During the phase in which the dementia process has advanced so far that the patient is no longer decisionally competent, it must be plausible that the patient is at that moment suffering unbearably. In reaching its conclusion, the committee took account of the fact that it was clear from the file and the physician’s oral explanation that the physician had studied the patient’s situation carefully. The physician ascertained step by step whether the patient was currently suffering unbearably.

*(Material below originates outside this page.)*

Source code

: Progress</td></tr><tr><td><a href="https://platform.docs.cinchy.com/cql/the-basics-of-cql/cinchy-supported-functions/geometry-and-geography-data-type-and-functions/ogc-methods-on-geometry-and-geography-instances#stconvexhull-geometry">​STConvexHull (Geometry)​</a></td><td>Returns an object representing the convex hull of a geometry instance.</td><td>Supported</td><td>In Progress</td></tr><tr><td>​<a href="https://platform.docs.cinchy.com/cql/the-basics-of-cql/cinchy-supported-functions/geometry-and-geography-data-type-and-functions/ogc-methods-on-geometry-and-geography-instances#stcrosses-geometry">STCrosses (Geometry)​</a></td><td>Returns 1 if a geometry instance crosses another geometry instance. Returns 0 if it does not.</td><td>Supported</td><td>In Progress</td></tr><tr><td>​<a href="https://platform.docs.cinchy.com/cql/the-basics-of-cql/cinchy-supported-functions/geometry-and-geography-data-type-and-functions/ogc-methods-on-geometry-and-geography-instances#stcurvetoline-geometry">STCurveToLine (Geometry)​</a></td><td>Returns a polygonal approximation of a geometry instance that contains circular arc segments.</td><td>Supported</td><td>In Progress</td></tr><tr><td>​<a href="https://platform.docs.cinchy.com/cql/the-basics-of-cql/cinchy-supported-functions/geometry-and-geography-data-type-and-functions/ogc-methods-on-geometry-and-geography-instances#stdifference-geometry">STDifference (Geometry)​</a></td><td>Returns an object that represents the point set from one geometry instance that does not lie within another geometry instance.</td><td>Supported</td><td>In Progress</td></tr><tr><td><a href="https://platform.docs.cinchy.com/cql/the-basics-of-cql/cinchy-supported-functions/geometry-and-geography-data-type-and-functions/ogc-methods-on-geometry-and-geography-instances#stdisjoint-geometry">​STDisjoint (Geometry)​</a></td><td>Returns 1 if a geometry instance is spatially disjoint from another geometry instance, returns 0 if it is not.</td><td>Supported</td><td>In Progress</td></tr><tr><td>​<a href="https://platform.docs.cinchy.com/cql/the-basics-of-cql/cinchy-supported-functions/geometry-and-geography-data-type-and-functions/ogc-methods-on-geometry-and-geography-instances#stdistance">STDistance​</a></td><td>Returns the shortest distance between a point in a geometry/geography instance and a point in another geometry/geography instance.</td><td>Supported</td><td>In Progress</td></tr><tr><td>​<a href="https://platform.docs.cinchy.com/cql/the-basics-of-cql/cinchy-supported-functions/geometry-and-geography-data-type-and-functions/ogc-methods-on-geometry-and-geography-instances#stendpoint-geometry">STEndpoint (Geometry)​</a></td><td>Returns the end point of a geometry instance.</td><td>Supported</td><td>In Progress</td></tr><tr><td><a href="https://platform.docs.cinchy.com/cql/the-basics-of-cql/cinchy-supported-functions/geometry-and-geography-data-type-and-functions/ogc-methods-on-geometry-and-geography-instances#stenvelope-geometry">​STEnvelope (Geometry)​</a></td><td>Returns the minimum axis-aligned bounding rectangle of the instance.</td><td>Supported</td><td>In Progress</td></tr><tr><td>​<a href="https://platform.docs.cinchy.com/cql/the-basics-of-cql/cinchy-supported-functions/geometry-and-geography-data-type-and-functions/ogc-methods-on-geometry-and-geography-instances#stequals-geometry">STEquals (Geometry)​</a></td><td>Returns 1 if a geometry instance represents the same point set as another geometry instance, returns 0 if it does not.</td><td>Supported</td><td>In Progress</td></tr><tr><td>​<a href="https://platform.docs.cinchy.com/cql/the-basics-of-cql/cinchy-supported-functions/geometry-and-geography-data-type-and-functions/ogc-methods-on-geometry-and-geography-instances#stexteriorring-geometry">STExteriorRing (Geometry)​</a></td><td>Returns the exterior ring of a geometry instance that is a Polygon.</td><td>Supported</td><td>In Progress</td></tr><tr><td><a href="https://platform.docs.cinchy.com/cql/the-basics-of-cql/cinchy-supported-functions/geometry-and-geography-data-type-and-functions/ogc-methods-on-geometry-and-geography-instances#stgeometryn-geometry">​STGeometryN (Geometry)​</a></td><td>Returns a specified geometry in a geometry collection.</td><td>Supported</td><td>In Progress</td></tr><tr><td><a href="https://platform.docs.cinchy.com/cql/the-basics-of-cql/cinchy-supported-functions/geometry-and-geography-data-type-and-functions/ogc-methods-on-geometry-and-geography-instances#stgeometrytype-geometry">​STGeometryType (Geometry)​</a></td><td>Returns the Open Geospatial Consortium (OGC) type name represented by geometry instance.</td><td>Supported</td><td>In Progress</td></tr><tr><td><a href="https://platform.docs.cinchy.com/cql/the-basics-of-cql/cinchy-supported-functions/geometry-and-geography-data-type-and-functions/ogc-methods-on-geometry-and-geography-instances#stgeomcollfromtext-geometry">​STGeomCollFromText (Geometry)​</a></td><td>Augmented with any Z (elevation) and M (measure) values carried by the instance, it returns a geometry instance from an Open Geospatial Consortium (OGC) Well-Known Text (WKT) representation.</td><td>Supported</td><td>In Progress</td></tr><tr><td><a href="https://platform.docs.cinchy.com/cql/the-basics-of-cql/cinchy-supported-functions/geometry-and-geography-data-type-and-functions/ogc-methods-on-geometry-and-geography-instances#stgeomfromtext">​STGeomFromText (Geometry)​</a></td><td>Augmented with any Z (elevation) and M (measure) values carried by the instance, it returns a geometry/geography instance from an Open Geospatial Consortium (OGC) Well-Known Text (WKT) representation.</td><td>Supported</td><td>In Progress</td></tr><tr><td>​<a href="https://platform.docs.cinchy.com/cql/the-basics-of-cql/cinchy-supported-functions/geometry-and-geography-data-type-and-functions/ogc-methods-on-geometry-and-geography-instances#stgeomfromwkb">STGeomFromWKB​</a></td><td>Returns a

The committee found that the physician exercised particular caution and that the physician could be satisfied that the patient’s suffering was unbearable and without prospect of improvement. As regards the due care criterion that requires that there be no reasonable alternative, the committee considered that in principle this is a conclusion that the physician and the patient must arrive at together (Euthanasia Code 2018, p. 25). Furthermore, in view of the legislative history, the due care criterion applies ‘to the greatest extent possible in the given situation’. The committee noted the following in this respect. In the present case it was important that the physician had carefully considered what the patient wrote about this matter in his advance directive and what he said when he was still able to communicate. When the physician became involved with the patient’s case the patient was already decisionally incompetent and, as became clear to the committee on the basis of the documents and the oral explanation, communication with him on this matter was no longer possible, despite various attempts. The documents showed that the only way to treat the patient’s suffering was to administer so much sedative medication that he became extremely lethargic. The committee found that administering more sedative medication could not be considered a reasonable alternative (Euthanasia Code 2018, p. 25). On the basis of what the patient wrote in his advance directive concerning the circumstances in which he wanted euthanasia, and given the fact that the physician could be satisfied that there was no reasonable alternative which would remove or considerably reduce these circumstances (which constituted his unbearable suffering), the committee found that the physician exercised particular caution and that he could be satisfied that this due care criterion, too, was complied with.

The committee found that all the due care criteria had been complied with.